→ **Exercise aim**
Transcribe every line of the records below verbatim, with no alterations of any kind.

[Source records]
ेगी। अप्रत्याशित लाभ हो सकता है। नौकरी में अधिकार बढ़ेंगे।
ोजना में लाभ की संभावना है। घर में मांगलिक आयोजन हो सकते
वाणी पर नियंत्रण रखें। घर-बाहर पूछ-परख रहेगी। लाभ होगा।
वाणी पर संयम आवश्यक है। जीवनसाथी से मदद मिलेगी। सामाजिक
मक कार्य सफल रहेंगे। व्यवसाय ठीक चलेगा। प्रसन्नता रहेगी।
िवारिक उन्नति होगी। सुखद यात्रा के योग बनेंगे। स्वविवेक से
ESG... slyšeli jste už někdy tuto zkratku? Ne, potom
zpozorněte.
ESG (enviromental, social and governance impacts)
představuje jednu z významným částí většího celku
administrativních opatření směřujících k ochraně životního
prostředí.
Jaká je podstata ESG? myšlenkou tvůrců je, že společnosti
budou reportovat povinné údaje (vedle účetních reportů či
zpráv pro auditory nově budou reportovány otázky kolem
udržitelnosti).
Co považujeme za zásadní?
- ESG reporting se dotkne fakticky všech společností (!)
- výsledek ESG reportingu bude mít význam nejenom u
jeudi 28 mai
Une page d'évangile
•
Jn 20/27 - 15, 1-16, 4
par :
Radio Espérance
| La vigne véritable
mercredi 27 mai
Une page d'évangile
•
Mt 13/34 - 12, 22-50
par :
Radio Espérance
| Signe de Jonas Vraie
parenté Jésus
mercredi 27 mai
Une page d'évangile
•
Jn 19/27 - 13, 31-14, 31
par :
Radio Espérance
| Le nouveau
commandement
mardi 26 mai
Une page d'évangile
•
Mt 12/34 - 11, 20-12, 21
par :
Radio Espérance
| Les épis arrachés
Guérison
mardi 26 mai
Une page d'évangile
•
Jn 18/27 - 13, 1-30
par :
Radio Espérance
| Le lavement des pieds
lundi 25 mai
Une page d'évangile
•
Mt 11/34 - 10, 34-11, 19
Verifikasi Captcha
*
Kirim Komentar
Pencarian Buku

→ **Solution to the exercise**
ेगी। अप्रत्याशित लाभ हो सकता है। नौकरी में अधिकार बढ़ेंगे।
ोजना में लाभ की संभावना है। घर में मांगलिक आयोजन हो सकते
वाणी पर नियंत्रण रखें। घर-बाहर पूछ-परख रहेगी। लाभ होगा।
वाणी पर संयम आवश्यक है। जीवनसाथी से मदद मिलेगी। सामाजिक
मक कार्य सफल रहेंगे। व्यवसाय ठीक चलेगा। प्रसन्नता रहेगी।
िवारिक उन्नति होगी। सुखद यात्रा के योग बनेंगे। स्वविवेक से
ESG... slyšeli jste už někdy tuto zkratku? Ne, potom
zpozorněte.
ESG (enviromental, social and governance impacts)
představuje jednu z významným částí většího celku
administrativních opatření směřujících k ochraně životního
prostředí.
Jaká je podstata ESG? myšlenkou tvůrců je, že společnosti
budou reportovat povinné údaje (vedle účetních reportů či
zpráv pro auditory nově budou reportovány otázky kolem
udržitelnosti).
Co považujeme za zásadní?
- ESG reporting se dotkne fakticky všech společností (!)
- výsledek ESG reportingu bude mít význam nejenom u
jeudi 28 mai
Une page d'évangile
•
Jn 20/27 - 15, 1-16, 4
par :
Radio Espérance
| La vigne véritable
mercredi 27 mai
Une page d'évangile
•
Mt 13/34 - 12, 22-50
par :
Radio Espérance
| Signe de Jonas Vraie
parenté Jésus
mercredi 27 mai
Une page d'évangile
•
Jn 19/27 - 13, 31-14, 31
par :
Radio Espérance
| Le nouveau
commandement
mardi 26 mai
Une page d'évangile
•
Mt 12/34 - 11, 20-12, 21
par :
Radio Espérance
| Les épis arrachés
Guérison
mardi 26 mai
Une page d'évangile
•
Jn 18/27 - 13, 1-30
par :
Radio Espérance
| Le lavement des pieds
lundi 25 mai
Une page d'évangile
•
Mt 11/34 - 10, 34-11, 19
Verifikasi Captcha
*
Kirim Komentar
Pencarian Buku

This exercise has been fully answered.